Examine the material below. Gather every line in which the string "knee" appears.

Dataset records START

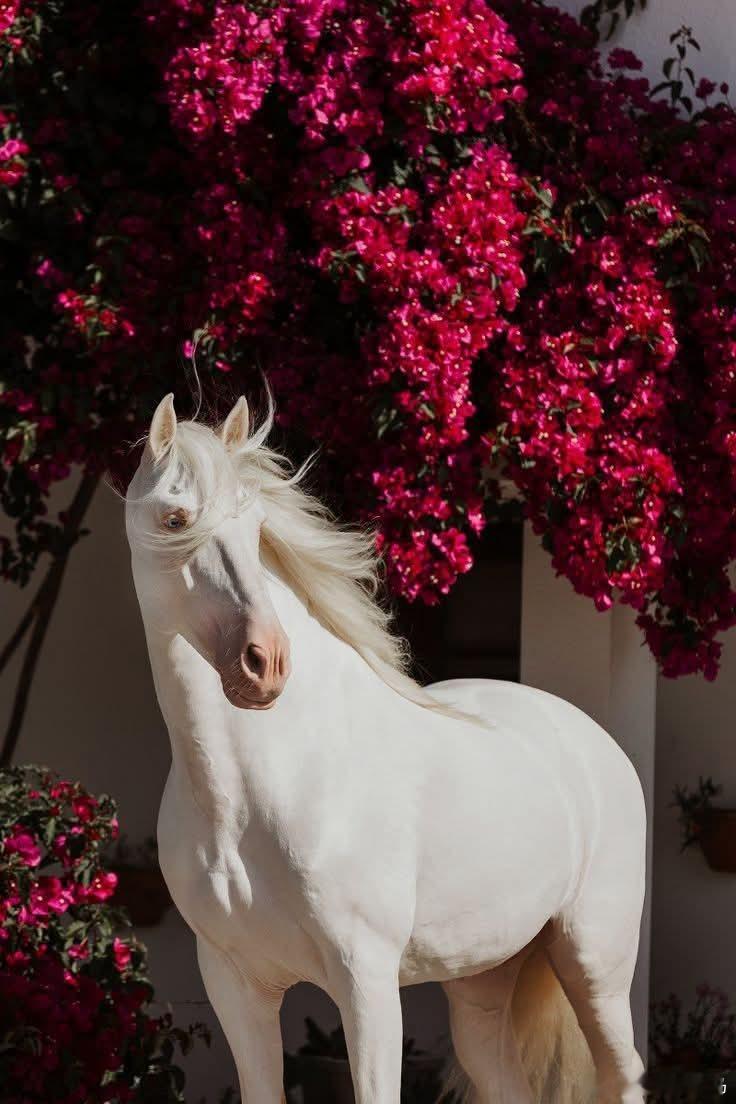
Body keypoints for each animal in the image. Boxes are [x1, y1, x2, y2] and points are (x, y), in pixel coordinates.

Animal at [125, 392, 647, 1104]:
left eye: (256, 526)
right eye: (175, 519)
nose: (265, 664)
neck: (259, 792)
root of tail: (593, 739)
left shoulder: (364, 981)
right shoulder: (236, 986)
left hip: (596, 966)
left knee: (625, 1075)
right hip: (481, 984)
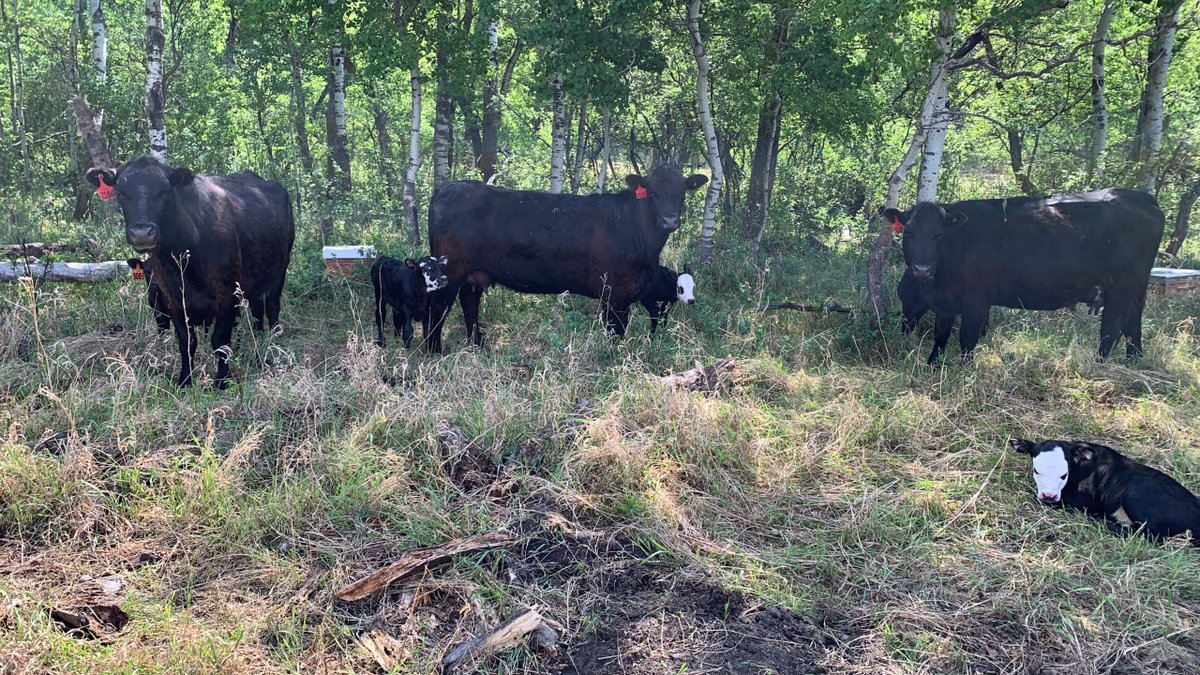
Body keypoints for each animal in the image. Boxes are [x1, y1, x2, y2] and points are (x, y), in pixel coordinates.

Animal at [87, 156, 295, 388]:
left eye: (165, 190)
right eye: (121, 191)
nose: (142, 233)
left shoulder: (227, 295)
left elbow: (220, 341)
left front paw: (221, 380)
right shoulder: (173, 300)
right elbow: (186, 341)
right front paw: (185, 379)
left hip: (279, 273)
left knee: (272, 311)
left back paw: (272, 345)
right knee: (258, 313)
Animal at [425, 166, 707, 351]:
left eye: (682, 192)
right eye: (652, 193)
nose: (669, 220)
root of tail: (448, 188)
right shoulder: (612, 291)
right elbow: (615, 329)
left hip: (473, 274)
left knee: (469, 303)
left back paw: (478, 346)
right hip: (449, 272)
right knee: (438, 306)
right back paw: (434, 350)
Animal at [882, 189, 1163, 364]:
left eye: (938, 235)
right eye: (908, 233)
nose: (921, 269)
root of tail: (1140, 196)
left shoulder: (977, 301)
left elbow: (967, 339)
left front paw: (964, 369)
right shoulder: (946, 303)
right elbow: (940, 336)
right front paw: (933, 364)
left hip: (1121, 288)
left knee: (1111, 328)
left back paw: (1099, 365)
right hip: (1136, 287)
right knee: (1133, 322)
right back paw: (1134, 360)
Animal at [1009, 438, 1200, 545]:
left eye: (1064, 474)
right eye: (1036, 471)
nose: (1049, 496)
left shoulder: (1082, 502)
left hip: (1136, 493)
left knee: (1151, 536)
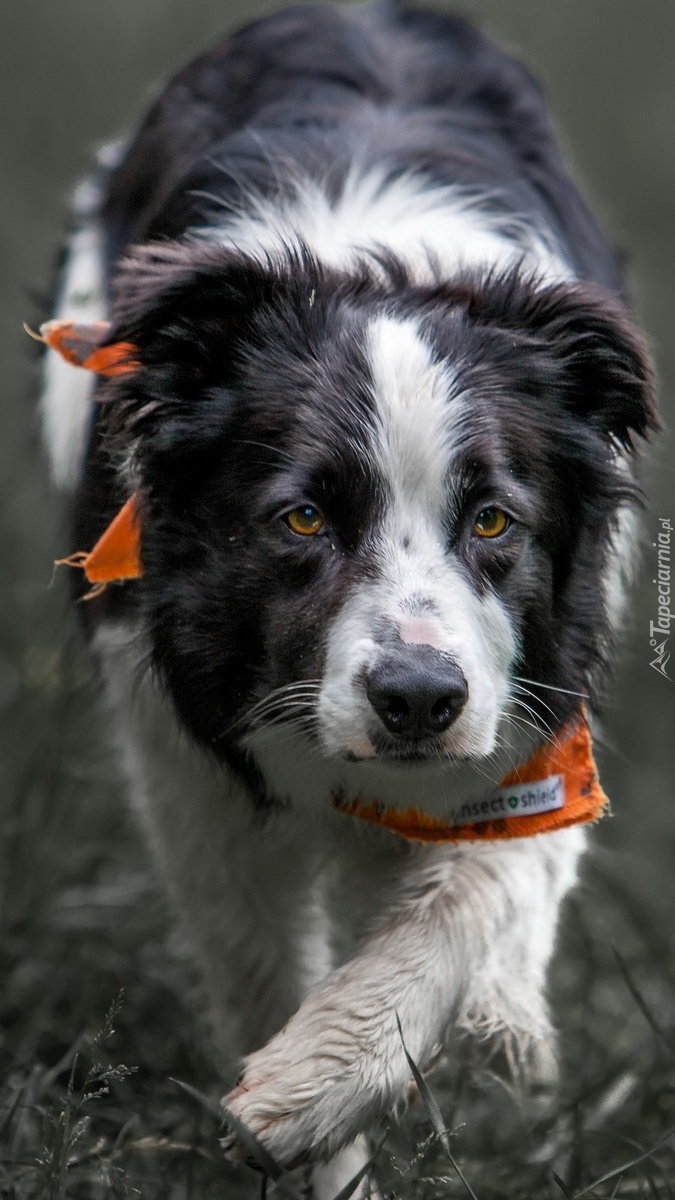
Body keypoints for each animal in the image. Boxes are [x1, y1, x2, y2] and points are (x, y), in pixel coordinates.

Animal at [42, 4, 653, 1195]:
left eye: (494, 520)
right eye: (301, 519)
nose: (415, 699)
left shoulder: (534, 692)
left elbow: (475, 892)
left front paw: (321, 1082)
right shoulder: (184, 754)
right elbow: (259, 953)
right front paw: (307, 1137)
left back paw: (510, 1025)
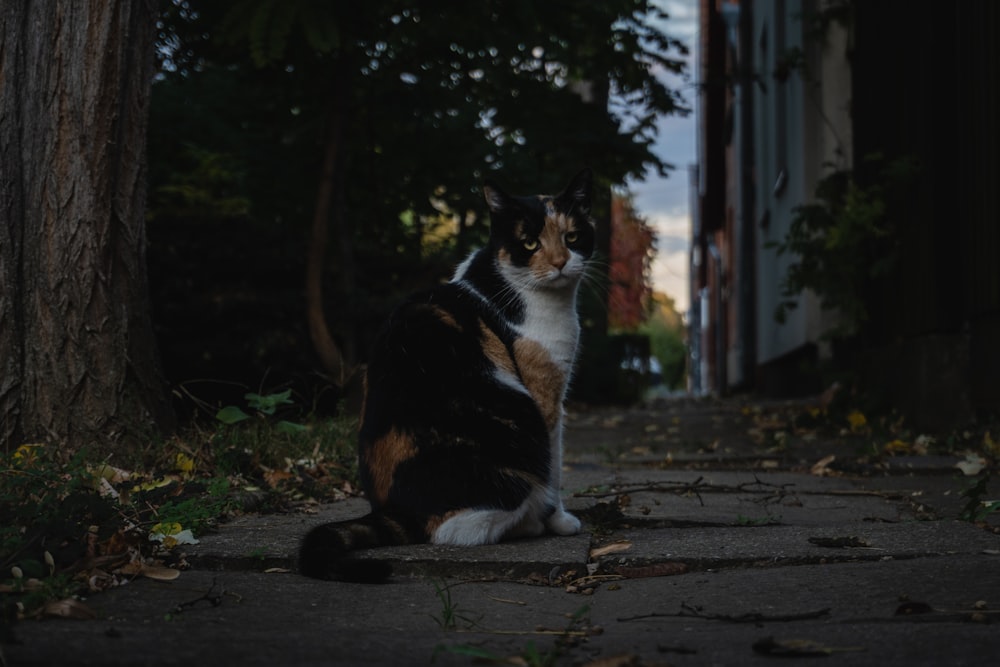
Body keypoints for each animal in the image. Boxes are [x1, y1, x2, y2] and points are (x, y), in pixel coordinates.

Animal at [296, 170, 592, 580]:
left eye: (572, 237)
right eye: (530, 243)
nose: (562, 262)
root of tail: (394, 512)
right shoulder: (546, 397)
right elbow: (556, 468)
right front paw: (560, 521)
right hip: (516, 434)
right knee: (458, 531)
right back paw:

Dataset records END

■ **Response to the task**:
left knee: (625, 1075)
left knee: (272, 311)
right knee: (258, 313)
left knee: (469, 303)
right knee: (438, 306)
left knee: (1111, 328)
right knee: (1133, 322)
left knee: (1151, 536)
right knee: (458, 531)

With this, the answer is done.